DOCUMENT EXTRACT:

▼▼▼

Eukaryotic cells are characterized by internal membrane-bounded compartments, or organelles. These compartments divide up the interior of the cell into discrete parts that have specialized functions.
Figure 1.11 Animal cell structure Wikipedia
The presence of multiple compartments within the cell permits reactions requiring specific conditions to be carried out in isolation from the rest of the cell. For example, the formation of disulfide bonds in proteins is possible in the conditions within the endoplasmic reticulum, but would not readily occur in the different environment of the cytosol. The presence of membrane-bounded compartments also allows reactants to be more concentrated because of the smaller volume of the organelle.
Eukaryotic DNA in a cell is divided into linear bundles called chromosomes. Chromosomes contain the genomic DNA wrapped around cores of proteins called histones. The ends of linear eukaryotic chromosomes have telomeres, containing short repeated DNA sequences.
The chromosomes in eukaryotic cells are surrounded by the nuclear envelope, a double membrane structure that encloses the nucleus (Figure 1.12). Within the nucleus, there are enzymes required for the replication and transcription of genetic information. The presence of the nuclear envelope also regulates which proteins can enter the nucleus at any given time.
Figure 1.12 Cell nucleus
Mitochondria and chloroplasts have their own DNA, separate from and in addition to the nuclear DNA. This DNA is small and circular and resembles a prokaryotic chromosome. Mitochondria and chloroplasts also have their own ribosomes and tRNAs and can carry out their own protein synthesis. These organelles are likely derived from prokaryotes that once lived as within ancient eukaryotic cells and eventually became integrated into their host cells.
Another interesting feature of eukaryotic cells is the presence of an internal skeleton-like structure called a cytoskeleton. The cytoskeleton is made up of a network of interlinking protein fibers Figure 1.13).
Although the word “skeleton” may suggest a rigid and fixed structure, the cytoskeleton is dynamic, with both microfilaments and microtubules disassembling and rearranging themselves on an ongoing basis, as needed.
Figure 1.13 Cultured cells stained to show intermediate filaments Wikipedia
Figure 1.14 – β-tubulin in Tetrahymena Wikipedia
The cytoskeleton helps to organize the contents of the cell. Interactions among cytoskeletal proteins and components of the extracellular matrix are crucial in maintaining tissue structure.

▲▲▲

EXTRACTED ENTRIES:
▼▼▼

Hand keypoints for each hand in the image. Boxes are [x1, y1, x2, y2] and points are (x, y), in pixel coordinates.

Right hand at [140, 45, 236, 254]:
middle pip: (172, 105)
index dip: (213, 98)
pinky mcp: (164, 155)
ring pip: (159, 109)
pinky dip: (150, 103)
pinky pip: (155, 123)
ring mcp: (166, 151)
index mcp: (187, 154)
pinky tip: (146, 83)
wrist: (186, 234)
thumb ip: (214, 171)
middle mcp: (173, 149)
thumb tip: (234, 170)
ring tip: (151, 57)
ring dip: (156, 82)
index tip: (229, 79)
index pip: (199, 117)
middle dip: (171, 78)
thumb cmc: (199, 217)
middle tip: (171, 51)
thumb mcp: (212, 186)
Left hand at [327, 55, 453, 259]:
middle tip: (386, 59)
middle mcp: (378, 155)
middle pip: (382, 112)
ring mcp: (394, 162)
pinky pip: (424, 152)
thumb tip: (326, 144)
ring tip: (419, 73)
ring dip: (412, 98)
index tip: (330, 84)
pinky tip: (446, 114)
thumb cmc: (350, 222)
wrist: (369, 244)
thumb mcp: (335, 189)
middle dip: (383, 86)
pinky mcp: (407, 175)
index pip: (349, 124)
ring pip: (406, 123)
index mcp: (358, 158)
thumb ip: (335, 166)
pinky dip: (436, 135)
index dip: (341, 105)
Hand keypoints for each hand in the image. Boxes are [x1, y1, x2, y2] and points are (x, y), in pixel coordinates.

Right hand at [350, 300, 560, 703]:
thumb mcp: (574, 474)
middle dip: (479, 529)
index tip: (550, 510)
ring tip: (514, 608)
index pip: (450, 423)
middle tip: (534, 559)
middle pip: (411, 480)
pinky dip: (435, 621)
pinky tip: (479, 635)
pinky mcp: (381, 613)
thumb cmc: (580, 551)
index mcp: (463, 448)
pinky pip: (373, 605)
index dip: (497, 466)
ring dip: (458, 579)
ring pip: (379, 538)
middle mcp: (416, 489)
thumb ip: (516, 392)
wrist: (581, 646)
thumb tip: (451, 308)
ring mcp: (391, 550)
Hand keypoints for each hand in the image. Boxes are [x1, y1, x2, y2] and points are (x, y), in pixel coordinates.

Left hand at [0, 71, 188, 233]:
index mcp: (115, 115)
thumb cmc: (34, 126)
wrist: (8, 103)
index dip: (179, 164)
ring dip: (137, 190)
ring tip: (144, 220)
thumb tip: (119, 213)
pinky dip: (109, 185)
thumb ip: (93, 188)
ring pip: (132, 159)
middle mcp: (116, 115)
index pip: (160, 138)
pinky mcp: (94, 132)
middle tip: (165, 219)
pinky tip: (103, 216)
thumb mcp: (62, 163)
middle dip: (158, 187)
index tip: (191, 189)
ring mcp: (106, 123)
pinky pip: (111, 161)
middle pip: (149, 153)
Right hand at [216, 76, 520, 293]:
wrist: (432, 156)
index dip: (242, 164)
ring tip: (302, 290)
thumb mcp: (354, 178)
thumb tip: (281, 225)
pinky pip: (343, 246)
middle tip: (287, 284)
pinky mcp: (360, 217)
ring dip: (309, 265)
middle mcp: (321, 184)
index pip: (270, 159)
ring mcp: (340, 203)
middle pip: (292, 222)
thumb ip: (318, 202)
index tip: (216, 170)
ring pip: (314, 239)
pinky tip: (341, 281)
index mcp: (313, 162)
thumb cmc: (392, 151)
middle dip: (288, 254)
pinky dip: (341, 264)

▲▲▲

ABOUT THIS TASK: In the eukaryotic cell text, rewrite the paragraph beginning "Eukaryotic DNA in a cell is divided" as a short bulleted list that keeps its main facts.

YOUR SOLUTION:
- Eukaryotic DNA is divided into linear bundles called chromosomes.
- Chromosomes consist of genomic DNA wrapped around protein cores called histones.
- The ends of linear eukaryotic chromosomes have telomeres, which contain short repeated DNA sequences.